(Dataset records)
=======

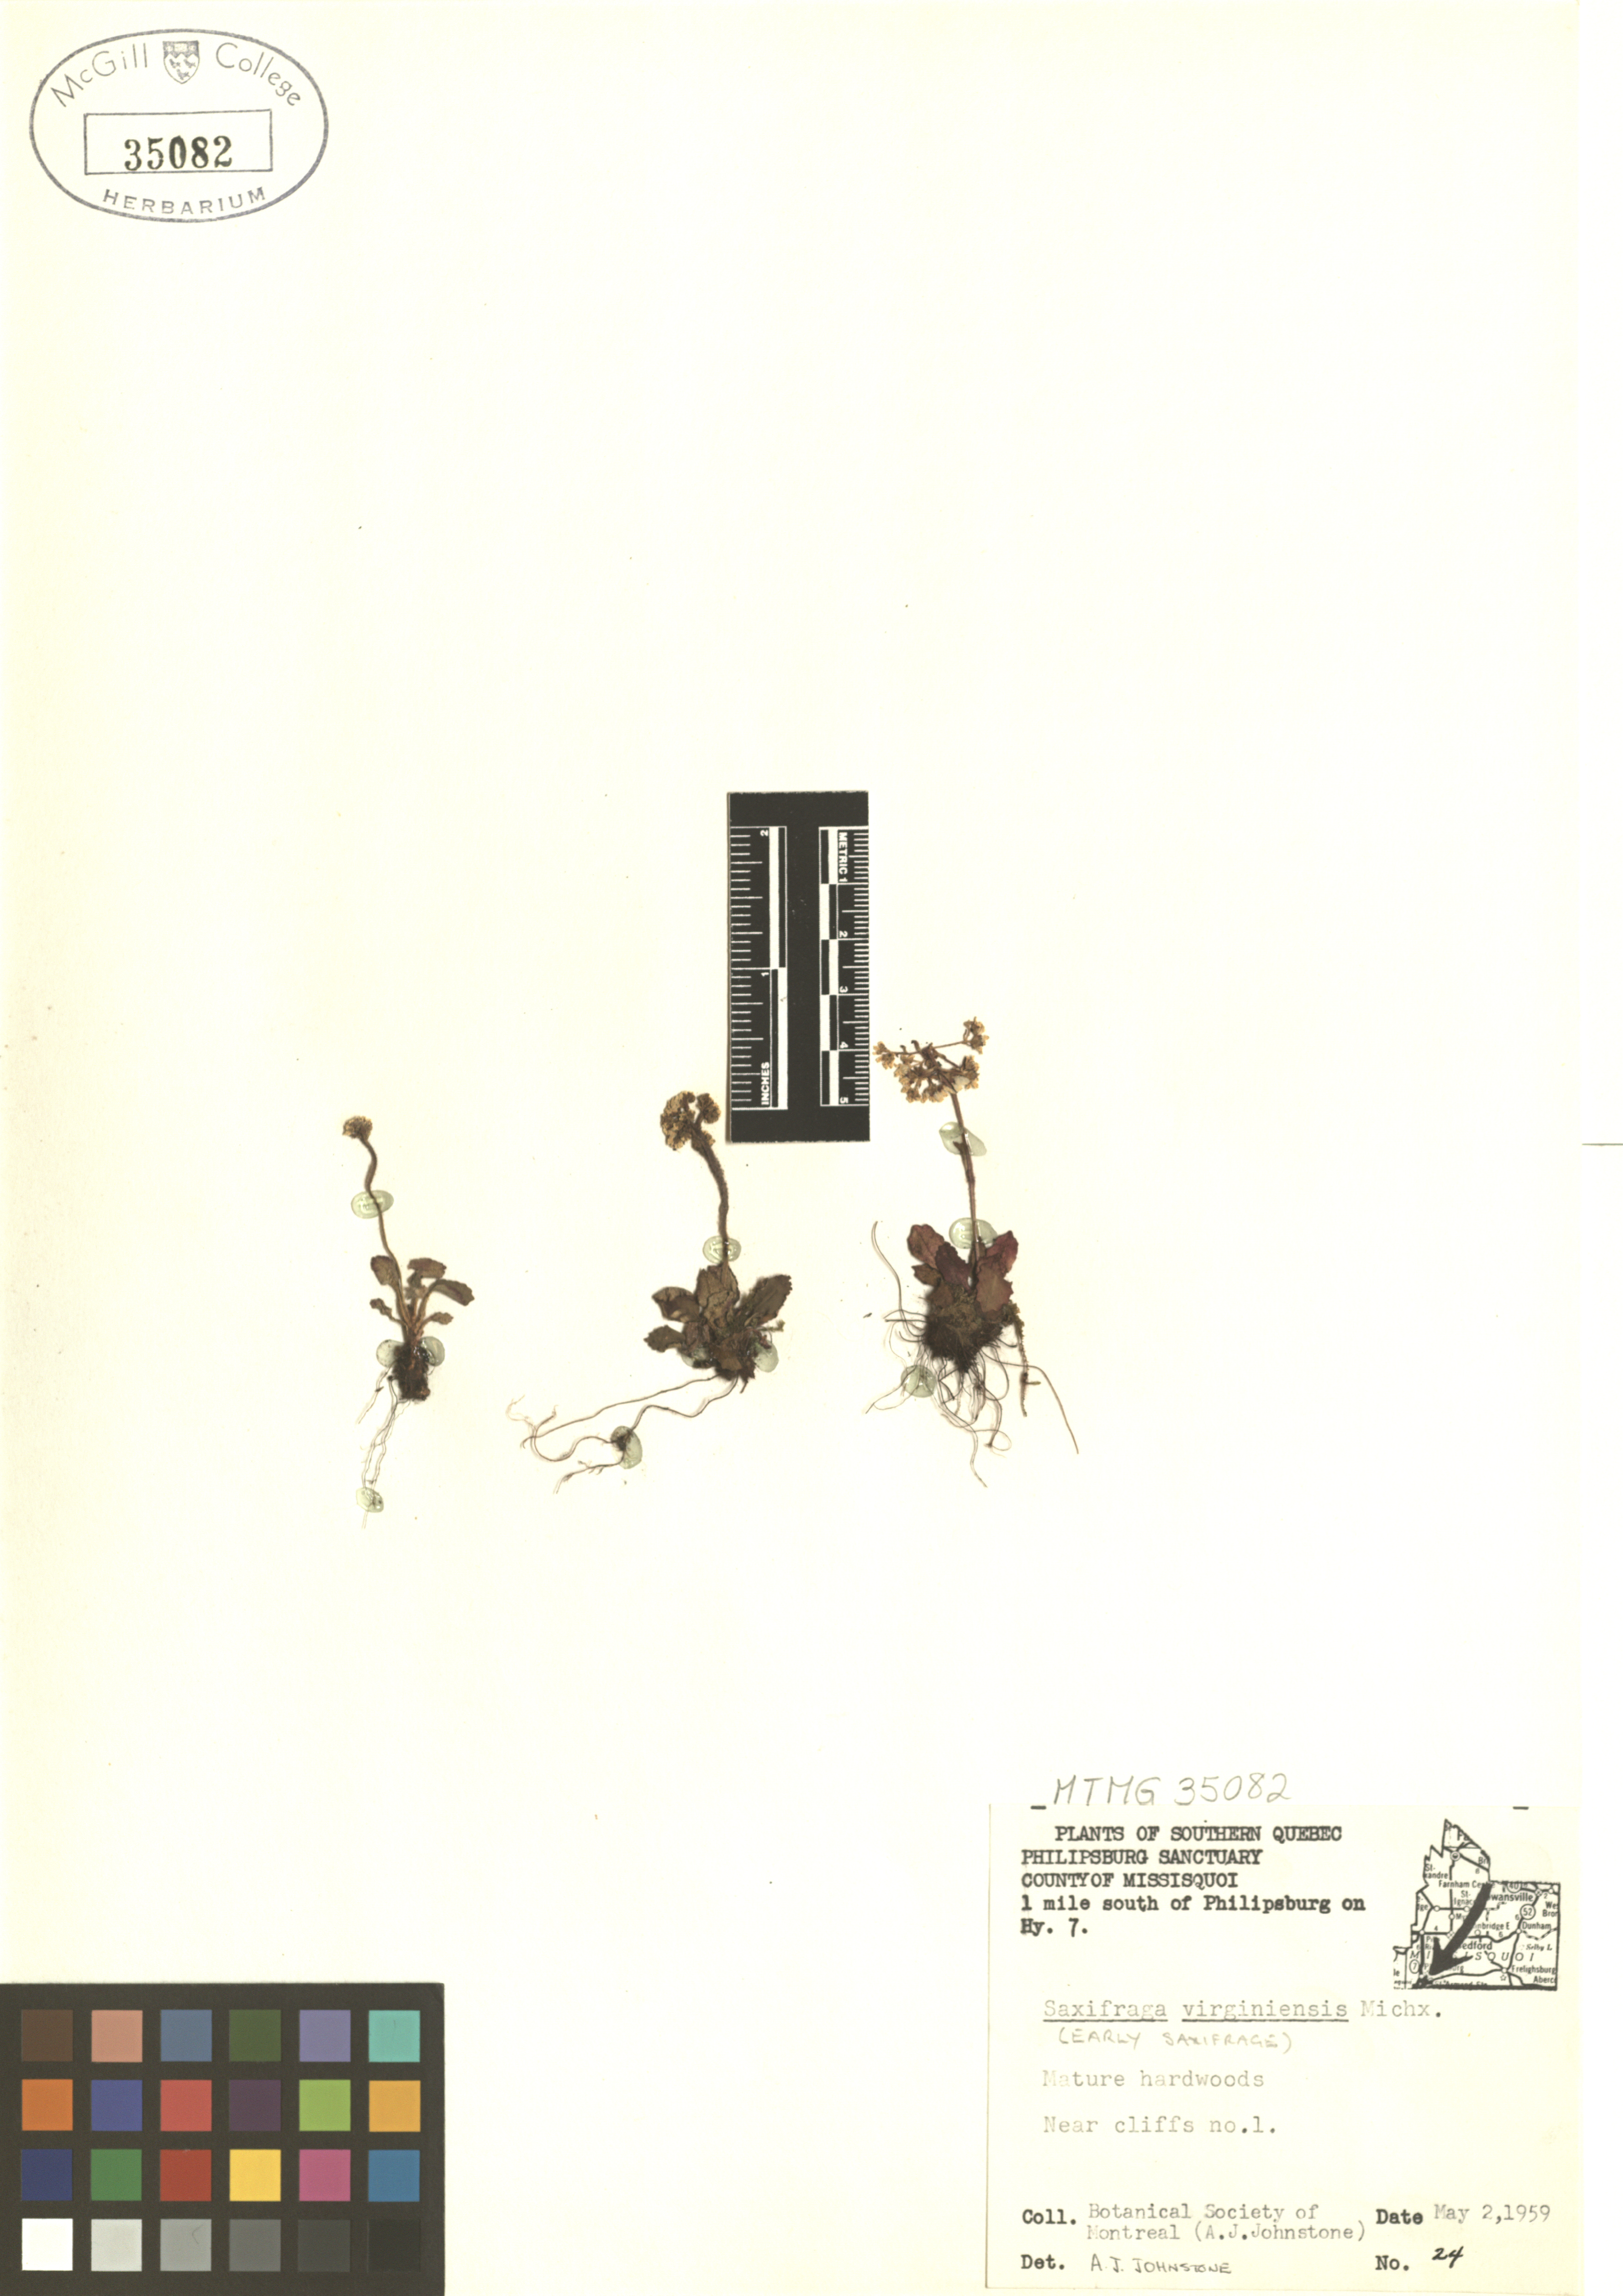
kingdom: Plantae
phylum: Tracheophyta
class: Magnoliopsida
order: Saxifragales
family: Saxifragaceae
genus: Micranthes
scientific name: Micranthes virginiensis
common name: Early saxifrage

=======

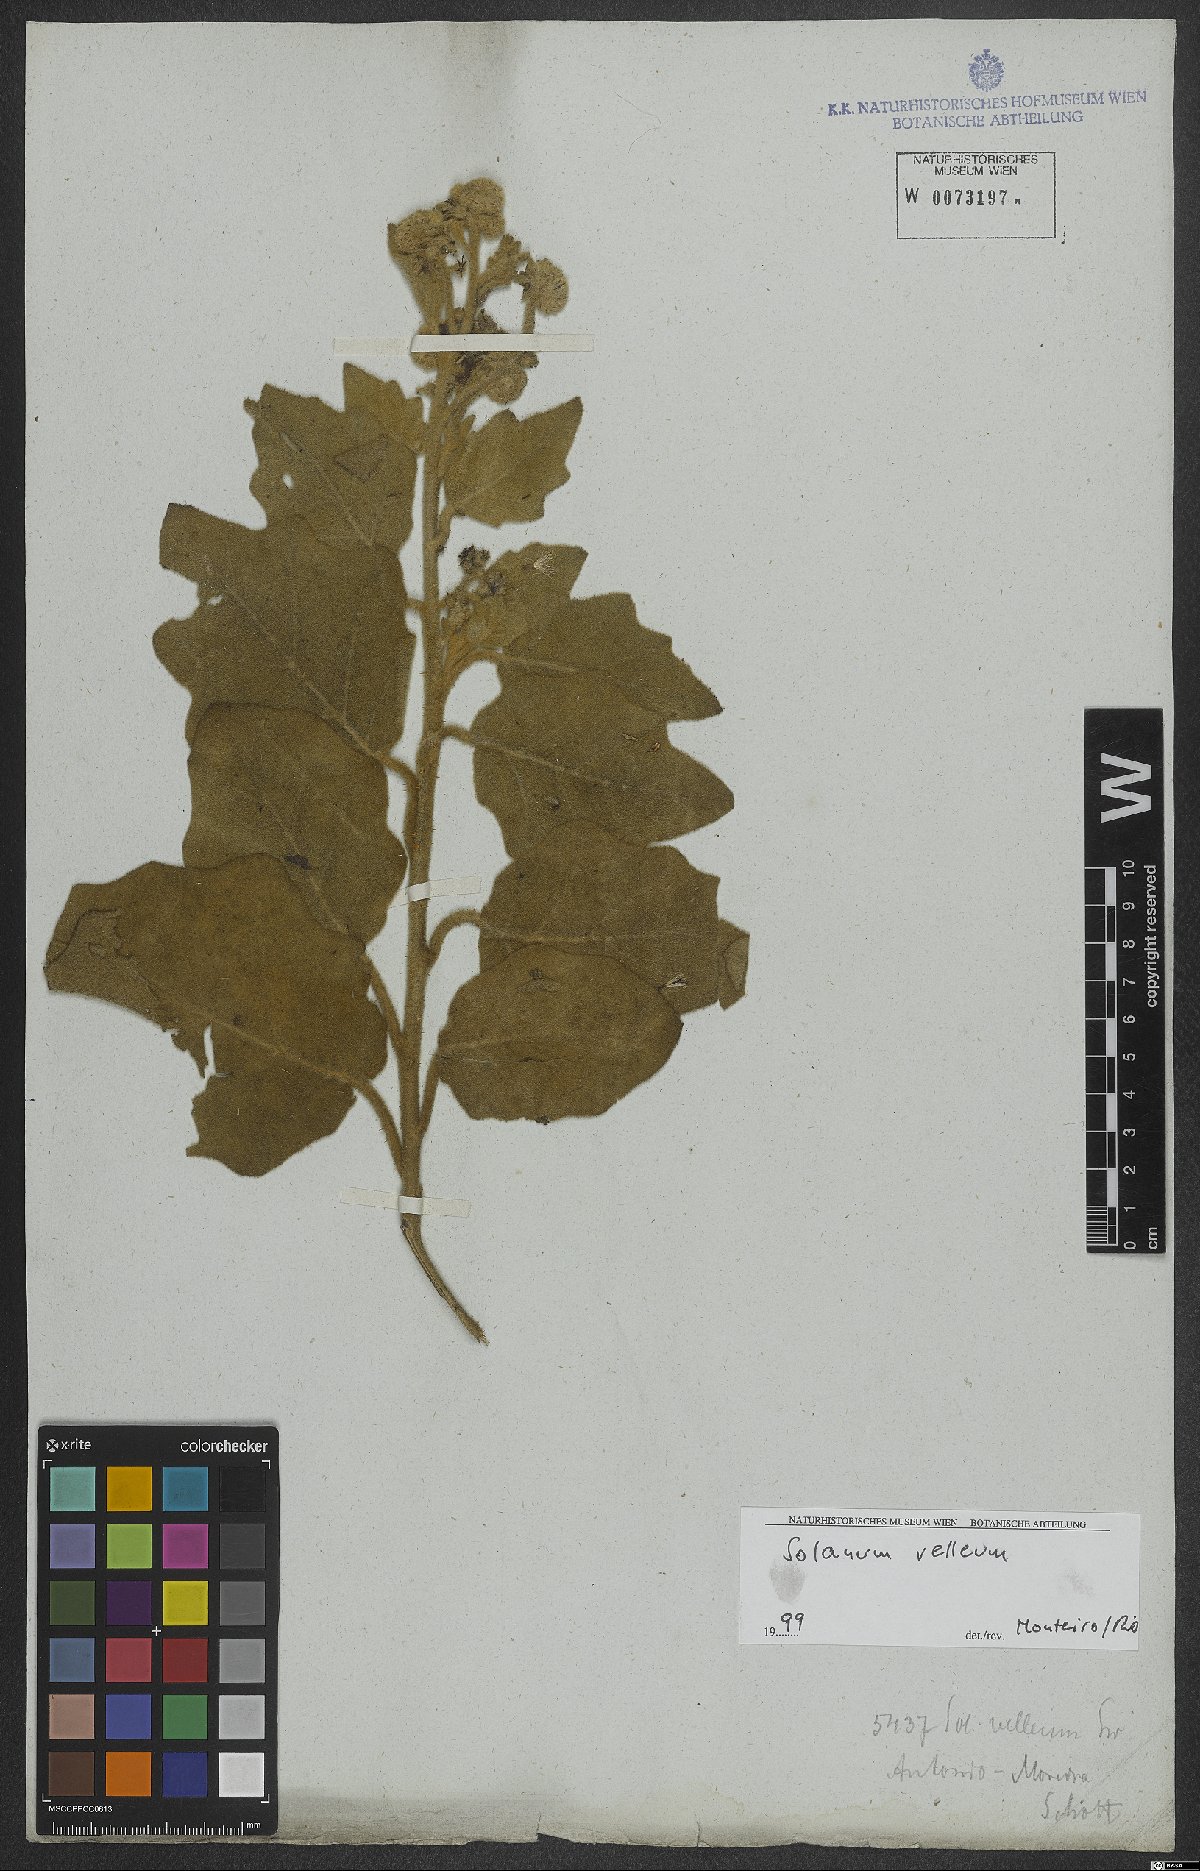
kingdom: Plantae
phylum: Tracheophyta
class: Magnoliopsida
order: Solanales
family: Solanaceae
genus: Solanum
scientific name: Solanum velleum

=======

=== Task directions ===
Identify each line in the material above that contains the string "name", treating uppercase and lowercase letters as distinct, and copy every such line in full.

=== Answer ===
scientific name: Micranthes virginiensis
common name: Early saxifrage
scientific name: Solanum velleum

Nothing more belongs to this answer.